The task: Please give all of the data again, character for character, and drop the pictures.

Dataset section:
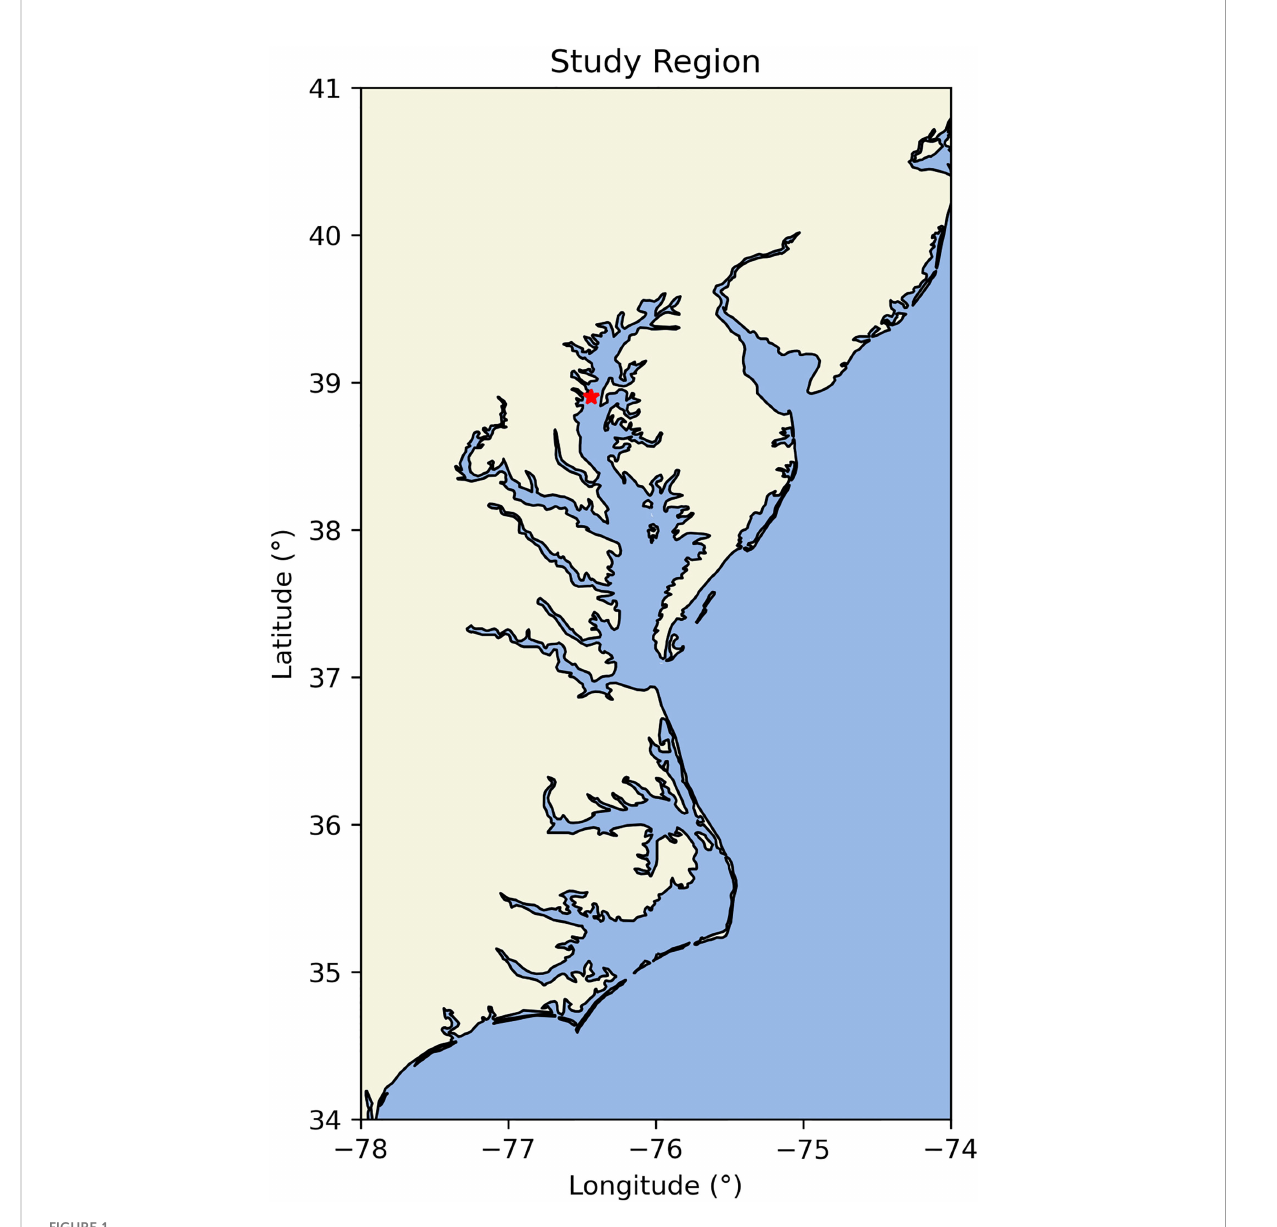
FIGURE 1 Location of the Thomas Point station (red star) within Chesapeake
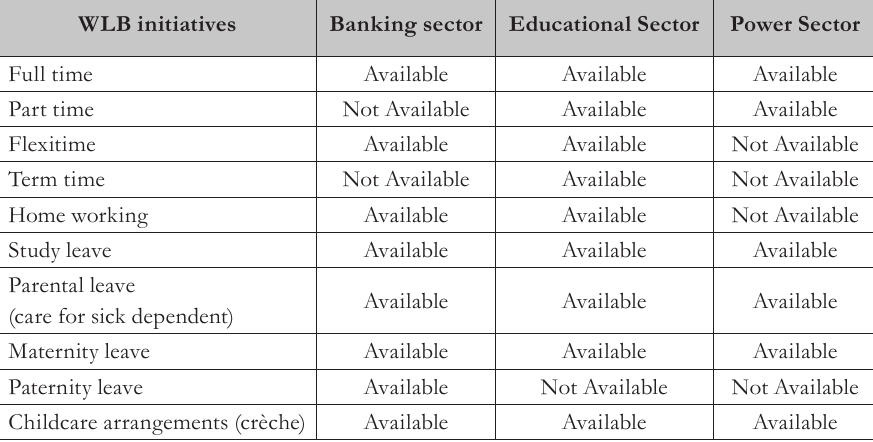
Tab. 2 - WLB initiatives. Source: Field Survey,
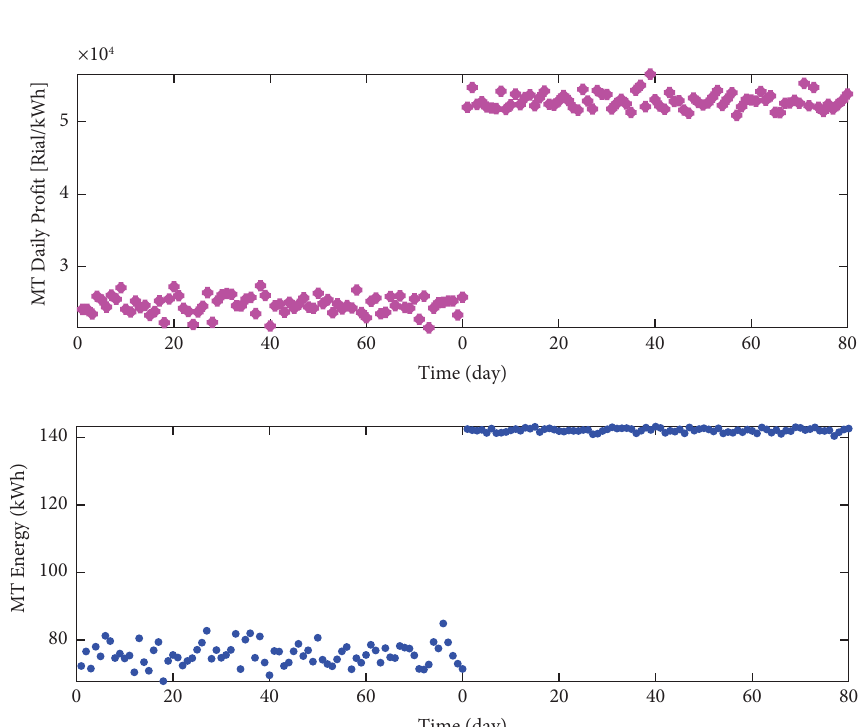
Figure 8: Average daily proft and output power of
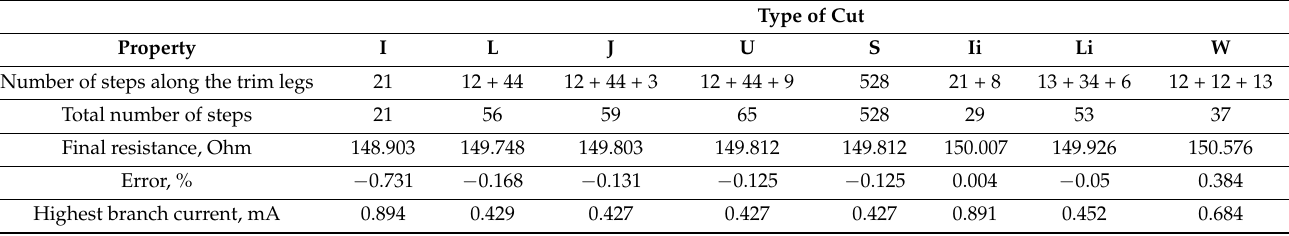
Table 10. ResModel trim simulation results.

Solution to the problem:
FIGURE 1 Location of the Thomas Point station (red star) within Chesapeake
Tab. 2 - WLB initiatives. Source: Field Survey,
Figure 8: Average daily proft and output power of
Table 10. ResModel trim simulation results.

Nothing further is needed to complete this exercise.